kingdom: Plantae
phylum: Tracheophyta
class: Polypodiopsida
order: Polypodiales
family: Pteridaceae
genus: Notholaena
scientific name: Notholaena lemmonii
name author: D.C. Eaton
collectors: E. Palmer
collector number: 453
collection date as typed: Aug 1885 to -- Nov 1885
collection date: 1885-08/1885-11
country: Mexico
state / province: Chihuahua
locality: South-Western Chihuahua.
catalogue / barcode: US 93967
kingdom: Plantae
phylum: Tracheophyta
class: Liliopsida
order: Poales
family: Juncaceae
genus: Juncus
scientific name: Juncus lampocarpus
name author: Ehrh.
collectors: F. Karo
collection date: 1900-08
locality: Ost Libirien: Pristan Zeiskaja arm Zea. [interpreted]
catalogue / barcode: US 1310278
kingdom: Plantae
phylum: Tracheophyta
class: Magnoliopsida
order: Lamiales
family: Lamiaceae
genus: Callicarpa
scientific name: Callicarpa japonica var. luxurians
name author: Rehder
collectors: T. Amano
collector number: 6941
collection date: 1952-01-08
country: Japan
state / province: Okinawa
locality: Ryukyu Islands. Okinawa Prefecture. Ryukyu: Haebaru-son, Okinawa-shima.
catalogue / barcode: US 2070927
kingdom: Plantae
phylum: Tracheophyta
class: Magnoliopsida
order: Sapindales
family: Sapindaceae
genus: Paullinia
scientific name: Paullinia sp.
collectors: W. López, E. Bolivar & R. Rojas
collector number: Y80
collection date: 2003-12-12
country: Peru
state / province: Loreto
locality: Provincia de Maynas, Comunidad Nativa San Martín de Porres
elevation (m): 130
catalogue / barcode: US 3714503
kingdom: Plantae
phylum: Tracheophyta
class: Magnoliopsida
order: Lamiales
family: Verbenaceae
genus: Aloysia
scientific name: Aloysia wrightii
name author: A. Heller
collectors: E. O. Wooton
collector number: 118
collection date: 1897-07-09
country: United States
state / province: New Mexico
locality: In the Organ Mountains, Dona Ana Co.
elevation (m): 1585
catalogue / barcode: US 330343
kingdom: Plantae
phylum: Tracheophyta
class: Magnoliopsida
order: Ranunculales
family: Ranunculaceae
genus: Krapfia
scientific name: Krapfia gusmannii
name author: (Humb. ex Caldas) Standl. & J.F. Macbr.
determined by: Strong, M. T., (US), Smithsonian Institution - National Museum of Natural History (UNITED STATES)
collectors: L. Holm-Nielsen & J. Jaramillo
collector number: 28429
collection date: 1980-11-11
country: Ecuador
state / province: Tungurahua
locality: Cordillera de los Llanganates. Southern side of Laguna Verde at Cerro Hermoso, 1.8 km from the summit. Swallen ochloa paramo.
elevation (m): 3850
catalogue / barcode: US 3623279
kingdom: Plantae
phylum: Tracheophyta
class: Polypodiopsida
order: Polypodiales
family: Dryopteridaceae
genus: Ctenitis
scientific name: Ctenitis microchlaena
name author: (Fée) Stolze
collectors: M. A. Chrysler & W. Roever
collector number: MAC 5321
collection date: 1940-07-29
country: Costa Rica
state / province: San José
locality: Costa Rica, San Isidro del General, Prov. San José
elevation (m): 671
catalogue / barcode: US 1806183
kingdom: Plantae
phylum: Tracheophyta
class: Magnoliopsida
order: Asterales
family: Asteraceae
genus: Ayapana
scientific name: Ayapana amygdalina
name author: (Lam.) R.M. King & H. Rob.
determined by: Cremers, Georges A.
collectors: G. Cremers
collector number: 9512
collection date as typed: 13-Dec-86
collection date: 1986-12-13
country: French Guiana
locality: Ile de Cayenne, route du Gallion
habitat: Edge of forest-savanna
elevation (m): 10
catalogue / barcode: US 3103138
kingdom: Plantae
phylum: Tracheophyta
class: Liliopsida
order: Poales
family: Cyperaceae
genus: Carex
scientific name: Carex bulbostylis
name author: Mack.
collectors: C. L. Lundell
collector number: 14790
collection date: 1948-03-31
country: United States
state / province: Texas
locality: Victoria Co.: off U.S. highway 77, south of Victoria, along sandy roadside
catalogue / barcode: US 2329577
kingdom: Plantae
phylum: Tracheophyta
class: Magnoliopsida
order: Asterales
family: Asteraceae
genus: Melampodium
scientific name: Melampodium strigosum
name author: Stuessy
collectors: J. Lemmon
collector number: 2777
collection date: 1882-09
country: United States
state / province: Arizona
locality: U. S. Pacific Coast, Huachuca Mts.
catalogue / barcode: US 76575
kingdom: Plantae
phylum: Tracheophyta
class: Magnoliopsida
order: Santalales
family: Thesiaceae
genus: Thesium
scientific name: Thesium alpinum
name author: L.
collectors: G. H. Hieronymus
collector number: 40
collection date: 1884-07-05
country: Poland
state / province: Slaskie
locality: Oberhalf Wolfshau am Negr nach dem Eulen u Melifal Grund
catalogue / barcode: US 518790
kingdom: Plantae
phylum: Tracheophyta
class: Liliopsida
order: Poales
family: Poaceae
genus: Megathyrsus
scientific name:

§ **EXERCISE AIM**:
Set every line of the records above into one numbered list, leaving out any blank lines.

§ **RESPONSE FOR THIS EXERCISE**:
1. kingdom: Plantae
2. phylum: Tracheophyta
3. class: Polypodiopsida
4. order: Polypodiales
5. family: Pteridaceae
6. genus: Notholaena
7. scientific name: Notholaena lemmonii
8. name author: D.C. Eaton
9. collectors: E. Palmer
10. collector number: 453
11. collection date as typed: Aug 1885 to -- Nov 1885
12. collection date: 1885-08/1885-11
13. country: Mexico
14. state / province: Chihuahua
15. locality: South-Western Chihuahua.
16. catalogue / barcode: US 93967
17. kingdom: Plantae
18. phylum: Tracheophyta
19. class: Liliopsida
20. order: Poales
21. family: Juncaceae
22. genus: Juncus
23. scientific name: Juncus lampocarpus
24. name author: Ehrh.
25. collectors: F. Karo
26. collection date: 1900-08
27. locality: Ost Libirien: Pristan Zeiskaja arm Zea. [interpreted]
28. catalogue / barcode: US 1310278
29. kingdom: Plantae
30. phylum: Tracheophyta
31. class: Magnoliopsida
32. order: Lamiales
33. family: Lamiaceae
34. genus: Callicarpa
35. scientific name: Callicarpa japonica var. luxurians
36. name author: Rehder
37. collectors: T. Amano
38. collector number: 6941
39. collection date: 1952-01-08
40. country: Japan
41. state / province: Okinawa
42. locality: Ryukyu Islands. Okinawa Prefecture. Ryukyu: Haebaru-son, Okinawa-shima.
43. catalogue / barcode: US 2070927
44. kingdom: Plantae
45. phylum: Tracheophyta
46. class: Magnoliopsida
47. order: Sapindales
48. family: Sapindaceae
49. genus: Paullinia
50. scientific name: Paullinia sp.
51. collectors: W. López, E. Bolivar & R. Rojas
52. collector number: Y80
53. collection date: 2003-12-12
54. country: Peru
55. state / province: Loreto
56. locality: Provincia de Maynas, Comunidad Nativa San Martín de Porres
57. elevation (m): 130
58. catalogue / barcode: US 3714503
59. kingdom: Plantae
60. phylum: Tracheophyta
61. class: Magnoliopsida
62. order: Lamiales
63. family: Verbenaceae
64. genus: Aloysia
65. scientific name: Aloysia wrightii
66. name author: A. Heller
67. collectors: E. O. Wooton
68. collector number: 118
69. collection date: 1897-07-09
70. country: United States
71. state / province: New Mexico
72. locality: In the Organ Mountains, Dona Ana Co.
73. elevation (m): 1585
74. catalogue / barcode: US 330343
75. kingdom: Plantae
76. phylum: Tracheophyta
77. class: Magnoliopsida
78. order: Ranunculales
79. family: Ranunculaceae
80. genus: Krapfia
81. scientific name: Krapfia gusmannii
82. name author: (Humb. ex Caldas) Standl. & J.F. Macbr.
83. determined by: Strong, M. T., (US), Smithsonian Institution - National Museum of Natural History (UNITED STATES)
84. collectors: L. Holm-Nielsen & J. Jaramillo
85. collector number: 28429
86. collection date: 1980-11-11
87. country: Ecuador
88. state / province: Tungurahua
89. locality: Cordillera de los Llanganates. Southern side of Laguna Verde at Cerro Hermoso, 1.8 km from the summit. Swallen ochloa paramo.
90. elevation (m): 3850
91. catalogue / barcode: US 3623279
92. kingdom: Plantae
93. phylum: Tracheophyta
94. class: Polypodiopsida
95. order: Polypodiales
96. family: Dryopteridaceae
97. genus: Ctenitis
98. scientific name: Ctenitis microchlaena
99. name author: (Fée) Stolze
100. collectors: M. A. Chrysler & W. Roever
101. collector number: MAC 5321
102. collection date: 1940-07-29
103. country: Costa Rica
104. state / province: San José
105. locality: Costa Rica, San Isidro del General, Prov. San José
106. elevation (m): 671
107. catalogue / barcode: US 1806183
108. kingdom: Plantae
109. phylum: Tracheophyta
110. class: Magnoliopsida
111. order: Asterales
112. family: Asteraceae
113. genus: Ayapana
114. scientific name: Ayapana amygdalina
115. name author: (Lam.) R.M. King & H. Rob.
116. determined by: Cremers, Georges A.
117. collectors: G. Cremers
118. collector number: 9512
119. collection date as typed: 13-Dec-86
120. collection date: 1986-12-13
121. country: French Guiana
122. locality: Ile de Cayenne, route du Gallion
123. habitat: Edge of forest-savanna
124. elevation (m): 10
125. catalogue / barcode: US 3103138
126. kingdom: Plantae
127. phylum: Tracheophyta
128. class: Liliopsida
129. order: Poales
130. family: Cyperaceae
131. genus: Carex
132. scientific name: Carex bulbostylis
133. name author: Mack.
134. collectors: C. L. Lundell
135. collector number: 14790
136. collection date: 1948-03-31
137. country: United States
138. state / province: Texas
139. locality: Victoria Co.: off U.S. highway 77, south of Victoria, along sandy roadside
140. catalogue / barcode: US 2329577
141. kingdom: Plantae
142. phylum: Tracheophyta
143. class: Magnoliopsida
144. order: Asterales
145. family: Asteraceae
146. genus: Melampodium
147. scientific name: Melampodium strigosum
148. name author: Stuessy
149. collectors: J. Lemmon
150. collector number: 2777
151. collection date: 1882-09
152. country: United States
153. state / province: Arizona
154. locality: U. S. Pacific Coast, Huachuca Mts.
155. catalogue / barcode: US 76575
156. kingdom: Plantae
157. phylum: Tracheophyta
158. class: Magnoliopsida
159. order: Santalales
160. family: Thesiaceae
161. genus: Thesium
162. scientific name: Thesium alpinum
163. name author: L.
164. collectors: G. H. Hieronymus
165. collector number: 40
166. collection date: 1884-07-05
167. country: Poland
168. state / province: Slaskie
169. locality: Oberhalf Wolfshau am Negr nach dem Eulen u Melifal Grund
170. catalogue / barcode: US 518790
171. kingdom: Plantae
172. phylum: Tracheophyta
173. class: Liliopsida
174. order: Poales
175. family: Poaceae
176. genus: Megathyrsus
177. scientific name:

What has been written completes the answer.